▸ TEXT EXCERPT:
David Cole wrote:
MVollmer wrote:
ISTR the TCB maintains the SCB chain for ESTAE RTM environments. Is
there a progamatic way to determine if an ESTAE that I established is
still on that chain?
TCBSTAB contains a 24-bit pointer to the newest queued SCB (STAE
Control Block). Queued SCBs represent all pending recovery routines
except ARRs and FRRs. (Pending SCBs can represent ESTAEs, ESTAEXs,
ESTAIs, STAEs, STAIs, and FESTAEs. ARRs have SCBs ONLY when they are
actually active, never when they are pending. FRRs, SPIEs and ESPIEs
are never represented by SCBs.)
You can run the SCB chain chain via the SCBCHAIN field. If you are
running the chain for the current task, you can rely upon the chain
being stable.
To find out if a particular exit is still on the chain, compare its
entry address to the contents of the SCBEXIT field.
If you find such an SCB, then to find out if that exit is still alive:
- Insure that the SCBDUMMY flag is off. (The truth is, though,
I've never seen it on. But still ...)
- Insure that the SCBINUSE flag is off.
If the SCBINUSE flag is on, then the ESTAE might be:
- Currently active.
- Percolated.
- Abended.
In all of these cases, should another abend occur, any ESTAE for which
the SCBINUSE flag is on will not again receive control until said flag
is turned off. (The SCBINUSE flag, when on, will be turned off only in
the event that the recovery routine returns to RTM with a retry
signal [SDWARCDE=4].)
For your purposes, you can consider the recovery routine to be out of
action if its SCBINUSE flag is on for any reason. (Note, unless your
testing code itself is within a recovery routine or within a different
task, then currently active will, by circumstance, never be that
reason for which you would find the flag to be on.)
If the SCBINUSE flag is on, then to determine whether it is because
the recovery routine is active, percolated or abended, you would have
to examine the current RTM2WA as well as the request blocks queue.

[Stored items]

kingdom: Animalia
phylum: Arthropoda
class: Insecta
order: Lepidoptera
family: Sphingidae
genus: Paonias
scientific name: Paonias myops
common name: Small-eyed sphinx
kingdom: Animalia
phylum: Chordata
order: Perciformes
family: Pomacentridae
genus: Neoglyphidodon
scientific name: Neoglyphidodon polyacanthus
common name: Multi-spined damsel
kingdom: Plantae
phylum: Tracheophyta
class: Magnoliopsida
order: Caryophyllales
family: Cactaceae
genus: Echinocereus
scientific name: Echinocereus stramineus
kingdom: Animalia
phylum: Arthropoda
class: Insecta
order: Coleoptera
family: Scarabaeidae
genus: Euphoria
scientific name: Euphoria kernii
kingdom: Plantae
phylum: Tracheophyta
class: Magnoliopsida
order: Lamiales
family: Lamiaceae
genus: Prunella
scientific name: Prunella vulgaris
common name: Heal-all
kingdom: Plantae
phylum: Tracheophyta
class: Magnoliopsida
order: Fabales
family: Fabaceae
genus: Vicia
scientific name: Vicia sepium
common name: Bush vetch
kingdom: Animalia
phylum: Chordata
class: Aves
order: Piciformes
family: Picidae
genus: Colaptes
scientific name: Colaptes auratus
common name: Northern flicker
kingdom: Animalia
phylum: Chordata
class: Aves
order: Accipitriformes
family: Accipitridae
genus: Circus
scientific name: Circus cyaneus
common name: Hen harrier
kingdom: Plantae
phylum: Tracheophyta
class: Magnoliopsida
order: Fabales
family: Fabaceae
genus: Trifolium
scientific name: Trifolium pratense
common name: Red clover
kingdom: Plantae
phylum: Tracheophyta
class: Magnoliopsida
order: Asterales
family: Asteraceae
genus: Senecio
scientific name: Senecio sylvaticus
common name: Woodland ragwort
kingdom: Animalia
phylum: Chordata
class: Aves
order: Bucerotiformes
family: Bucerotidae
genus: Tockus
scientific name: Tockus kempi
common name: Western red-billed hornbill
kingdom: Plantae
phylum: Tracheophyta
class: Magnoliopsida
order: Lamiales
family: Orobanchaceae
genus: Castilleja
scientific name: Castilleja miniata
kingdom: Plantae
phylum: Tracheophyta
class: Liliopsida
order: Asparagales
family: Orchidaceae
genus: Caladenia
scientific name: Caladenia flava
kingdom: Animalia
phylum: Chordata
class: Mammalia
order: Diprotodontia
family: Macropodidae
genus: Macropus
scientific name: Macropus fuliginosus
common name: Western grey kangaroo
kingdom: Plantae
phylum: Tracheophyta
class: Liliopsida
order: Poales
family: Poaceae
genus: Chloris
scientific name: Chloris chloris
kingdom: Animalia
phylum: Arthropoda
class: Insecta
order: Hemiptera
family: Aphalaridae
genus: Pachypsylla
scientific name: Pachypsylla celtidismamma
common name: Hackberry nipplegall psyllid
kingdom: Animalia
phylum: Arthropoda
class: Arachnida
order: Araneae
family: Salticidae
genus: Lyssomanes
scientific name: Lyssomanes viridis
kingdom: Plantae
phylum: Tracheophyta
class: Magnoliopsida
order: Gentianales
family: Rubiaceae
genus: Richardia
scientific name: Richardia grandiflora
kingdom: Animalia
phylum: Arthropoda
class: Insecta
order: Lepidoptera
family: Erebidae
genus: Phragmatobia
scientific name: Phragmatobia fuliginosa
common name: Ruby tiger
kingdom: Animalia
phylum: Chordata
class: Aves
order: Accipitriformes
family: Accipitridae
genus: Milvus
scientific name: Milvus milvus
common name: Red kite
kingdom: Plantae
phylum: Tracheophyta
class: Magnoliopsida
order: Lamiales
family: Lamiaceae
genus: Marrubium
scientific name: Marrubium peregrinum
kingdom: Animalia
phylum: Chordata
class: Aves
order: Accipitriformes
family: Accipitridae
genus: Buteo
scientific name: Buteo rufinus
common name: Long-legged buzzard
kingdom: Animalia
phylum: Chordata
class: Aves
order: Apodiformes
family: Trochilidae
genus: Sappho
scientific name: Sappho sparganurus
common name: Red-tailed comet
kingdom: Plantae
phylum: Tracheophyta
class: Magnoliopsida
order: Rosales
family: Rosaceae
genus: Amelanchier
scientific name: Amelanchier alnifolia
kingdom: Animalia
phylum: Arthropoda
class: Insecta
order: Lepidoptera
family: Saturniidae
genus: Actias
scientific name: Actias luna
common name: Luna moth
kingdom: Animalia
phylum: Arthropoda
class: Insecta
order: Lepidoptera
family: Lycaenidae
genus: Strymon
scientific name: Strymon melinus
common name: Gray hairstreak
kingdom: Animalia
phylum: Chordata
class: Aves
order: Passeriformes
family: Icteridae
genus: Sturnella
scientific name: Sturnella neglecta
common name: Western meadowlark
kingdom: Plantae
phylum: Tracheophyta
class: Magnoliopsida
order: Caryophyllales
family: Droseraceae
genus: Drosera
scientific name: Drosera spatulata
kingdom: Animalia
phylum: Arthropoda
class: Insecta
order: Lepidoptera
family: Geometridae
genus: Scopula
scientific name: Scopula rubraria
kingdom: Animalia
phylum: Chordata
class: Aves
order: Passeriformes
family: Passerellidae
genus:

▸ WHAT YOU NEED TO DO: Resume the post about ESTAE recovery routines and the SCB chain, continuing from its final sentence.

▸ REPLY:
Will I find ALL ESTAE control blocks in the chain even after one or
more percolations have walked through that recovery chain?
A few years ago, the folks at RTM development added some code to purge
those percolated SCBs from the chain that represent recovery routi9nes
that would have no possibility of every being resumed. So the answer
to your question is no.
I have a problem where I think someone is destroying my ESTAE
environment. Either they overlay it or they cancel it by mistake I'm
sure. But I need to prove it.
Unlike SPIE/ESPIE, estae-type recovery environments are never
overlayed, they are only superceded. When the superseding recovery
routine either percolates, abends or is removed [e.g. ESTAE 0], then
the superceded recovery routine may still receive control.
I want to thank John Kalinich for bringing this question to my attention.
David,
Thanks for your help on this. I certainly appreciate it.
In my situation, I'm running as a normal subtask. My region may or may
not be authorized. I don't think I can count on being authorized.
I'm a little confused about the OV parm. It would seem to me that
someone issuing this later in my task might overlay (alter key parms
like the exit and/or other fields) my established recovery environment
thereby possibly destroying my intended recovery mechanism. Did I read
this wrong? If yes, please bring me up to speed.